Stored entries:
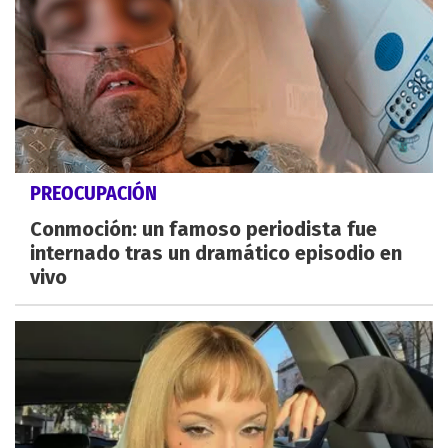
PREOCUPACIÓN
Conmoción: un famoso periodista fue
internado tras un dramático episodio en
vivo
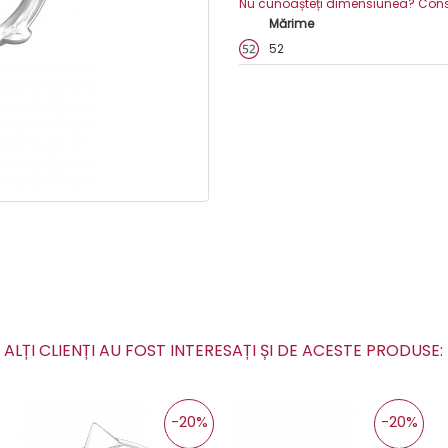
Nu cunoașteți dimensiunea? Consult
Mărime
52
ALȚI CLIENȚI AU FOST INTERESAȚI ȘI DE ACESTE PRODUSE
-20%
-20%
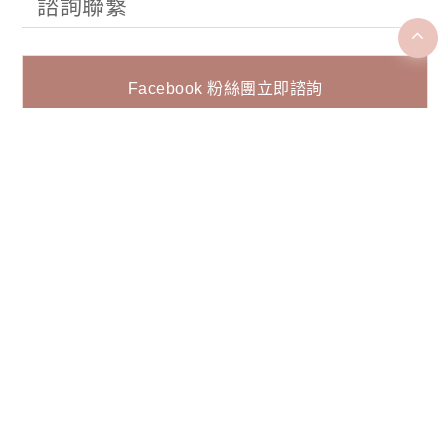
諮詢聯繫
Facebook 粉絲團立即諮詢
Line@ 立即諮詢
表單諮詢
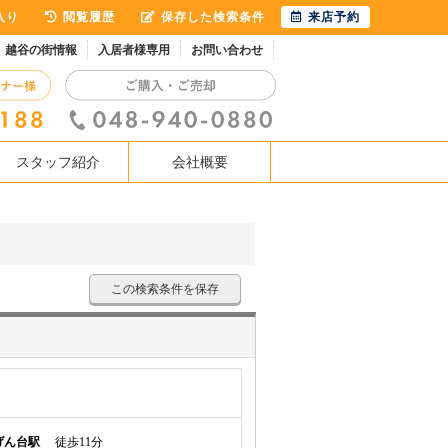
入り
閲覧履歴
保存した検索条件
来店予約
越谷の街情報
入居者様専用
お問い合わせ
スタッフ紹介
会社概要
この検索条件を保存
げん台駅
徒歩11分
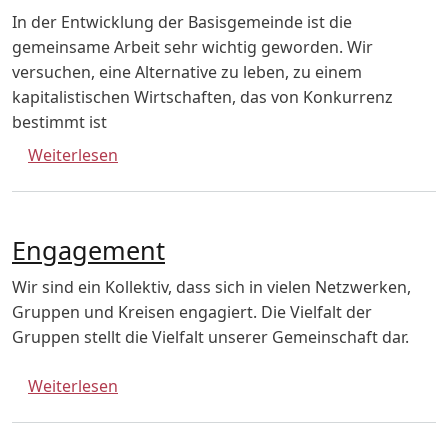
In der Entwicklung der Basisgemeinde ist die
gemeinsame Arbeit sehr wichtig geworden. Wir
versuchen, eine Alternative zu leben, zu einem
kapitalistischen Wirtschaften, das von Konkurrenz
bestimmt ist
über Unsere Arbeit
Weiterlesen
Engagement
Wir sind ein Kollektiv, dass sich in vielen Netzwerken,
Gruppen und Kreisen engagiert. Die Vielfalt der
Gruppen stellt die Vielfalt unserer Gemeinschaft dar.
über Engagement
Weiterlesen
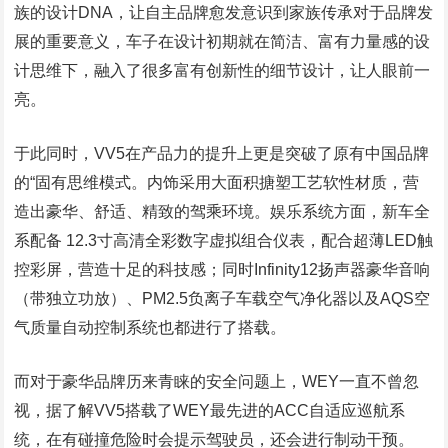
族的设计DNA，让自主品牌愈发意识到家族传承对于品牌发
展的重要意义，车子在设计初期就在简洁、富有力量感的设
计思维下，融入了很多富有创新性的细节设计，让人眼前一
亮。
于此同时，VV5在产品力的提升上更是突破了原有中国品牌
的“固有思维模式。内饰采用大面积搪塑工艺软性材质，营
造出豪华、舒适、精致的驾乘环境。娱乐系统方面，新车全
系配备 12.3寸高清全彩数字虚拟组合仪表，配合超薄LED触
控彩屏，营造十足的科技感；同时Infinity12扬声器豪华音响
（带独立功放）、PM2.5负离子车载空气净化器以及AQS空
气质量自动控制系统也都进行了搭载。
而对于豪华品牌历来青睐的安全问题上，WEY一直不曾忽
视，据了解VV5搭载了WEY最先进的ACC自适应巡航系
统，在有碰撞危险时会提示驾驶员，还会进行制动干预。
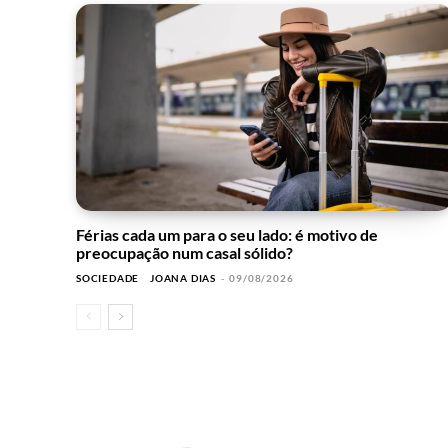
Férias cada um para o seu lado: é motivo de
preocupação num casal sólido?
SOCIEDADE
JOANA DIAS
-
09/08/2026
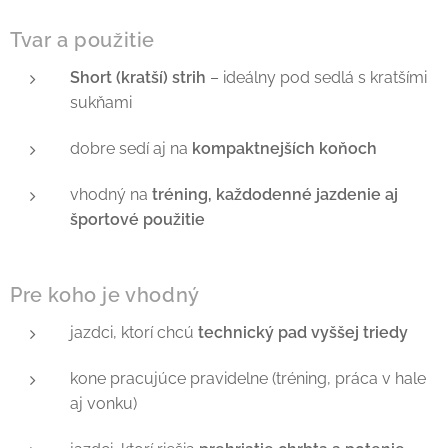
Tvar a použitie
Short (kratší) strih
– ideálny pod sedlá s kratšími
sukňami
dobre sedí aj na
kompaktnejších koňoch
vhodný na
tréning, každodenné jazdenie aj
športové použitie
Pre koho je vhodný
jazdci, ktorí chcú
technický pad vyššej triedy
kone pracujúce pravidelne (tréning, práca v hale
aj vonku)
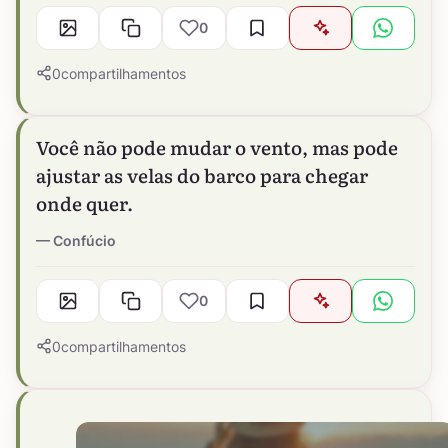
0
0
compartilhamentos
Você não pode mudar o vento, mas pode
ajustar as velas do barco para chegar
onde quer.
Confúcio
0
0
compartilhamentos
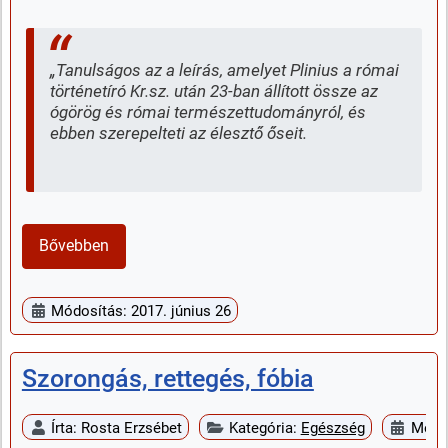
„Tanulságos az a leírás, amelyet Plinius a római
történetíró Kr.sz. után 23-ban állított össze az
ógörög és római természettudományról, és
ebben szerepelteti az élesztő őseit.
Bővebben
Módosítás: 2017. június 26
Szorongás, rettegés, fóbia
Írta:
Rosta Erzsébet
Kategória:
Egészség
Megje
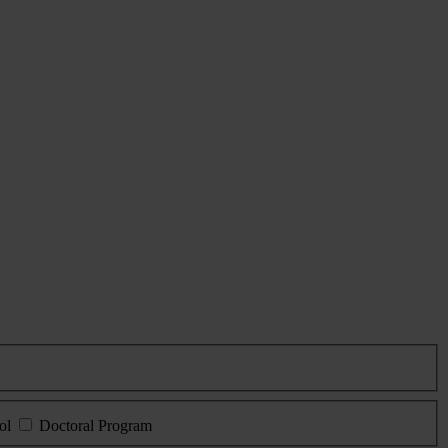
ol
Doctoral Program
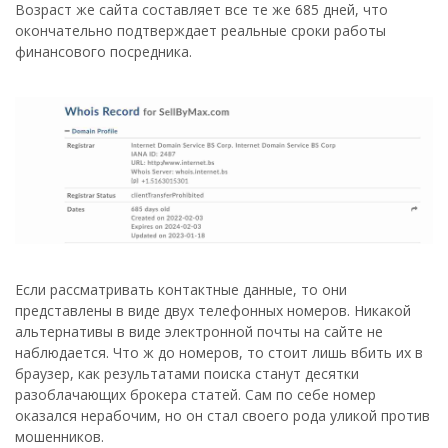
Возраст же сайта составляет все те же 685 дней, что
окончательно подтверждает реальные сроки работы
финансового посредника.
Если рассматривать контактные данные, то они
представлены в виде двух телефонных номеров. Никакой
альтернативы в виде электронной почты на сайте не
наблюдается. Что ж до номеров, то стоит лишь вбить их в
браузер, как результатами поиска станут десятки
разоблачающих брокера статей. Сам по себе номер
оказался нерабочим, но он стал своего рода уликой против
мошенников.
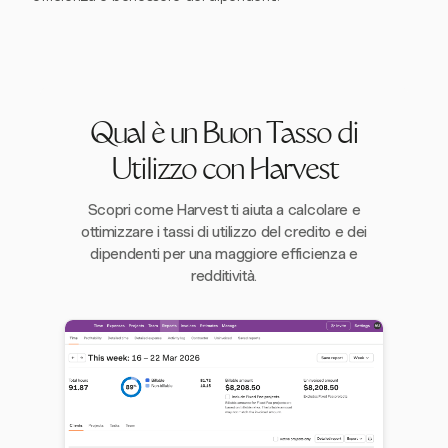
Qual è un Buon Tasso di
Utilizzo con Harvest
Scopri come Harvest ti aiuta a calcolare e
ottimizzare i tassi di utilizzo del credito e dei
dipendenti per una maggiore efficienza e
redditività.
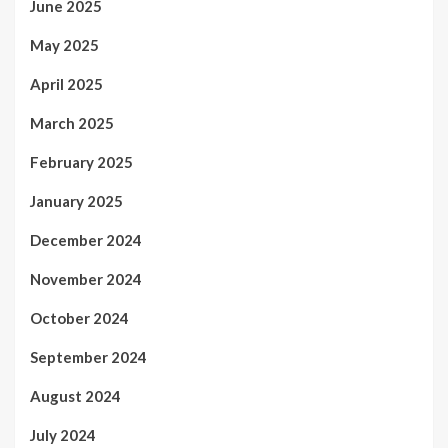
June 2025
May 2025
April 2025
March 2025
February 2025
January 2025
December 2024
November 2024
October 2024
September 2024
August 2024
July 2024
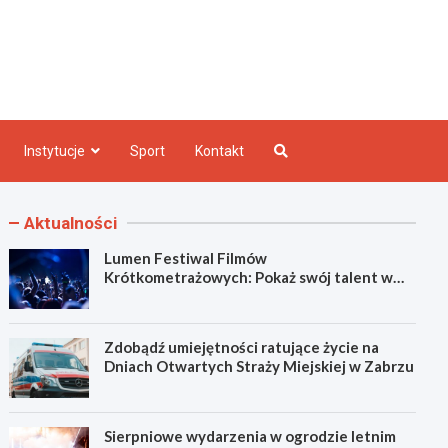
e INFO
Instytucje
Sport
Kontakt
Aktualności
Lumen Festiwal Filmów
Krótkometrażowych: Pokaż swój talent w
Zabrzu!
Zdobądź umiejętności ratujące życie na
Dniach Otwartych Straży Miejskiej w Zabrzu
Sierpniowe wydarzenia w ogrodzie letnim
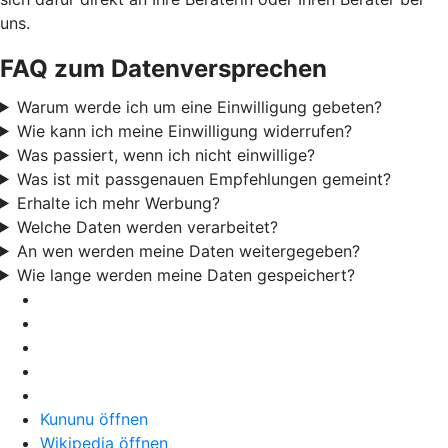
uns.
FAQ zum Datenversprechen
Warum werde ich um eine Einwilligung gebeten?
Wie kann ich meine Einwilligung widerrufen?
Was passiert, wenn ich nicht einwillige?
Was ist mit passgenauen Empfehlungen gemeint?
Erhalte ich mehr Werbung?
Welche Daten werden verarbeitet?
An wen werden meine Daten weitergegeben?
Wie lange werden meine Daten gespeichert?
Kununu öffnen
Wikipedia öffnen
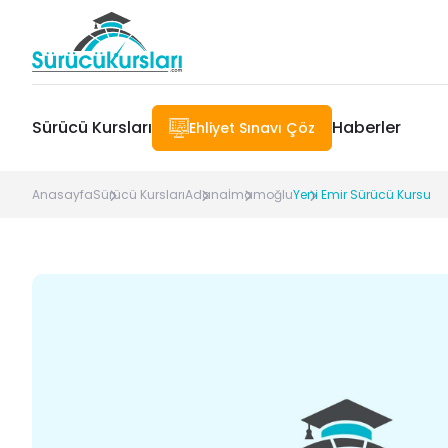
Sürücü Kursları
Haberler
Ehliyet Sınavı Çöz
Anasayfa
Sürücü Kursları
Adana
İmamoğlu
Yeni Emir Sürücü Kursu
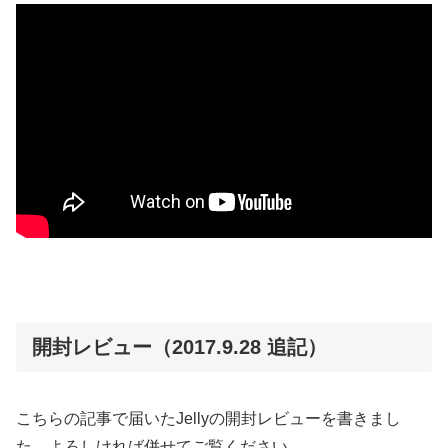
開封レビュー（2017.9.28 追記）
こちらの記事で届いたJellyの開封レビューを書きまし
た。よろしければ併せてご覧ください。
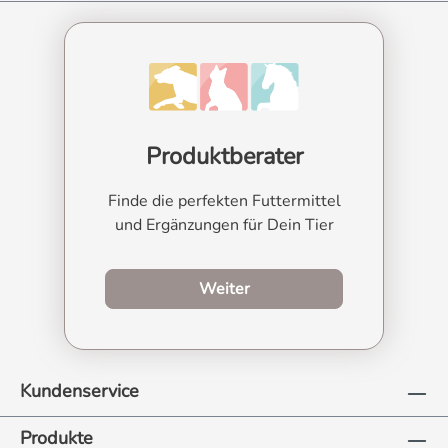
Produktberater
Finde die perfekten Futtermittel
und Ergänzungen für Dein Tier
zum Produktberater
Weiter
Kundenservice
Produkte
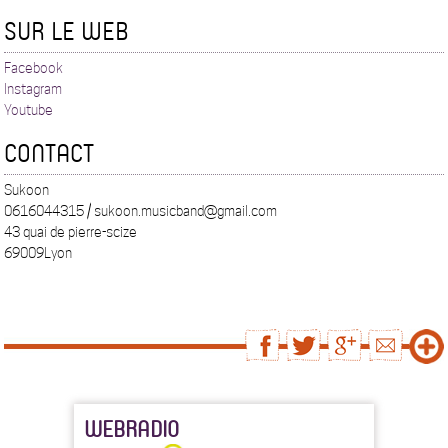
SUR LE WEB
Facebook
Instagram
Youtube
CONTACT
Sukoon
0616044315 / sukoon.musicband@gmail.com
43 quai de pierre-scize
69009Lyon
WEBRADIO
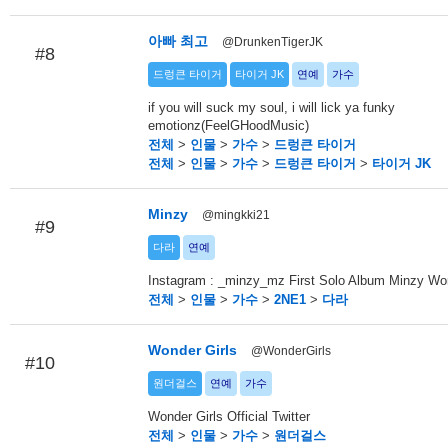
아빠 최고
@DrunkenTigerJK
#8
드렁큰 타이거
타이거 JK
연예
가수
if you will suck my soul, i will lick ya funky
emotionz(FeelGHoodMusic)
전체
>
인물
>
가수
>
드렁큰 타이거
전체
>
인물
>
가수
>
드렁큰 타이거
>
타이거 JK
Minzy
@mingkki21
#9
다라
연예
Instagram : _minzy_mz First Solo Album Minzy Wo
전체
>
인물
>
가수
>
2NE1
>
다라
Wonder Girls
@WonderGirls
#10
원더걸스
연예
가수
Wonder Girls Official Twitter
전체
>
인물
>
가수
>
원더걸스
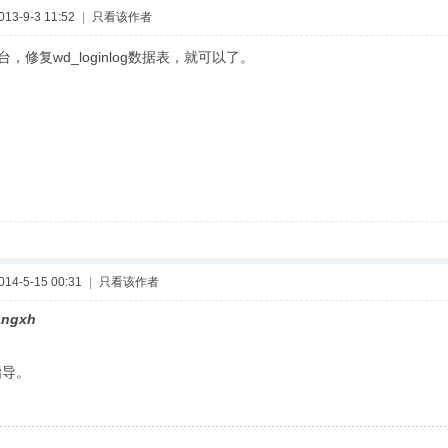
3-9-3 11:52
|
只看该作者
后台，修复wd_loginlog数据表，就可以了。
4-5-15 00:31
|
只看该作者
ngxh
导。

> [Directive] Set down the text of every entry above word for word, leaving the pictures out.

> [Answer section]
PREOCUPACIÓN
Conmoción: un famoso periodista fue
internado tras un dramático episodio en
vivo
Nu cunoașteți dimensiunea? Consult
Mărime
52
ALȚI CLIENȚI AU FOST INTERESAȚI ȘI DE ACESTE PRODUSE
-20%
-20%
諮詢聯繫
Facebook 粉絲團立即諮詢
Line@ 立即諮詢
表單諮詢
入り
閲覧履歴
保存した検索条件
来店予約
越谷の街情報
入居者様専用
お問い合わせ
スタッフ紹介
会社概要
この検索条件を保存
げん台駅
徒歩11分
In der Entwicklung der Basisgemeinde ist die
gemeinsame Arbeit sehr wichtig geworden. Wir
versuchen, eine Alternative zu leben, zu einem
kapitalistischen Wirtschaften, das von Konkurrenz
bestimmt ist
über Unsere Arbeit
Weiterlesen
Engagement
Wir sind ein Kollektiv, dass sich in vielen Netzwerken,
Gruppen und Kreisen engagiert. Die Vielfalt der
Gruppen stellt die Vielfalt unserer Gemeinschaft dar.
über Engagement
Weiterlesen
族的设计DNA，让自主品牌愈发意识到家族传承对于品牌发
展的重要意义，车子在设计初期就在简洁、富有力量感的设
计思维下，融入了很多富有创新性的细节设计，让人眼前一
亮。
于此同时，VV5在产品力的提升上更是突破了原有中国品牌
的“固有思维模式。内饰采用大面积搪塑工艺软性材质，营
造出豪华、舒适、精致的驾乘环境。娱乐系统方面，新车全
系配备 12.3寸高清全彩数字虚拟组合仪表，配合超薄LED触
控彩屏，营造十足的科技感；同时Infinity12扬声器豪华音响
（带独立功放）、PM2.5负离子车载空气净化器以及AQS空
气质量自动控制系统也都进行了搭载。
而对于豪华品牌历来青睐的安全问题上，WEY一直不曾忽
视，据了解VV5搭载了WEY最先进的ACC自适应巡航系
统，在有碰撞危险时会提示驾驶员，还会进行制动干预。
Férias cada um para o seu lado: é motivo de
preocupação num casal sólido?
SOCIEDADE
JOANA DIAS
-
09/08/2026
Tvar a použitie
Short (kratší) strih
– ideálny pod sedlá s kratšími
sukňami
dobre sedí aj na
kompaktnejších koňoch
vhodný na
tréning, každodenné jazdenie aj
športové použitie
Pre koho je vhodný
jazdci, ktorí chcú
technický pad vyššej triedy
kone pracujúce pravidelne (tréning, práca v hale
aj vonku)
0
0
compartilhamentos
Você não pode mudar o vento, mas pode
ajustar as velas do barco para chegar
onde quer.
Confúcio
0
0
compartilhamentos
„Tanulságos az a leírás, amelyet Plinius a római
történetíró Kr.sz. után 23-ban állított össze az
ógörög és római természettudományról, és
ebben szerepelteti az élesztő őseit.
Bővebben
Módosítás: 2017. június 26
Szorongás, rettegés, fóbia
Írta:
Rosta Erzsébet
Kategória:
Egészség
Megje
ol
Doctoral Program
Возраст же сайта составляет все те же 685 дней, что
окончательно подтверждает реальные сроки работы
финансового посредника.
Если рассматривать контактные данные, то они
представлены в виде двух телефонных номеров. Никакой
альтернативы в виде электронной почты на сайте не
наблюдается. Что ж до номеров, то стоит лишь вбить их в
браузер, как результатами поиска станут десятки
разоблачающих брокера статей. Сам по себе номер
оказался нерабочим, но он стал своего рода уликой против
мошенников.
Qual è un Buon Tasso di
Utilizzo con Harvest
Scopri come Harvest ti aiuta a calcolare e
ottimizzare i tassi di utilizzo del credito e dei
dipendenti per una maggiore efficienza e
redditività.
June 2025
May 2025
April 2025
March 2025
February 2025
January 2025
December 2024
November 2024
October 2024
September 2024
August 2024
July 2024
e INFO
Instytucje
Sport
Kontakt
Aktualności
Lumen Festiwal Filmów
Krótkometrażowych: Pokaż swój talent w
Zabrzu!
Zdobądź umiejętności ratujące życie na
Dniach Otwartych Straży Miejskiej w Zabrzu
Sierpniowe wydarzenia w ogrodzie letnim
uns.
FAQ zum Datenversprechen
Warum werde ich um eine Einwilligung gebeten?
Wie kann ich meine Einwilligung widerrufen?
Was passiert, wenn ich nicht einwillige?
Was ist mit passgenauen Empfehlungen gemeint?
Erhalte ich mehr Werbung?
Welche Daten werden verarbeitet?
An wen werden meine Daten weitergegeben?
Wie lange werden meine Daten gespeichert?
Kununu öffnen
Wikipedia öffnen
Sürücü Kursları
Haberler
Ehliyet Sınavı Çöz
Anasayfa
Sürücü Kursları
Adana
İmamoğlu
Yeni Emir Sürücü Kursu
開封レビュー（2017.9.28 追記）
こちらの記事で届いたJellyの開封レビューを書きまし
た。よろしければ併せてご覧ください。
Produktberater
Finde die perfekten Futtermittel
und Ergänzungen für Dein Tier
zum Produktberater
Weiter
Kundenservice
Produkte
SUR LE WEB
Facebook
Instagram
Youtube
CONTACT
Sukoon
0616044315 / sukoon.musicband@gmail.com
43 quai de pierre-scize
69009Lyon
WEBRADIO
아빠 최고
@DrunkenTigerJK
#8
드렁큰 타이거
타이거 JK
연예
가수
if you will suck my soul, i will lick ya funky
emotionz(FeelGHoodMusic)
전체
>
인물
>
가수
>
드렁큰 타이거
전체
>
인물
>
가수
>
드렁큰 타이거
>
타이거 JK
Minzy
@mingkki21
#9
다라
연예
Instagram : _minzy_mz First Solo Album Minzy Wo
전체
>
인물
>
가수
>
2NE1
>
다라
Wonder Girls
@WonderGirls
#10
원더걸스
연예
가수
Wonder Girls Official Twitter
전체
>
인물
>
가수
>
원더걸스
3-9-3 11:52
|
只看该作者
后台，修复wd_loginlog数据表，就可以了。
4-5-15 00:31
|
只看该作者
ngxh
导。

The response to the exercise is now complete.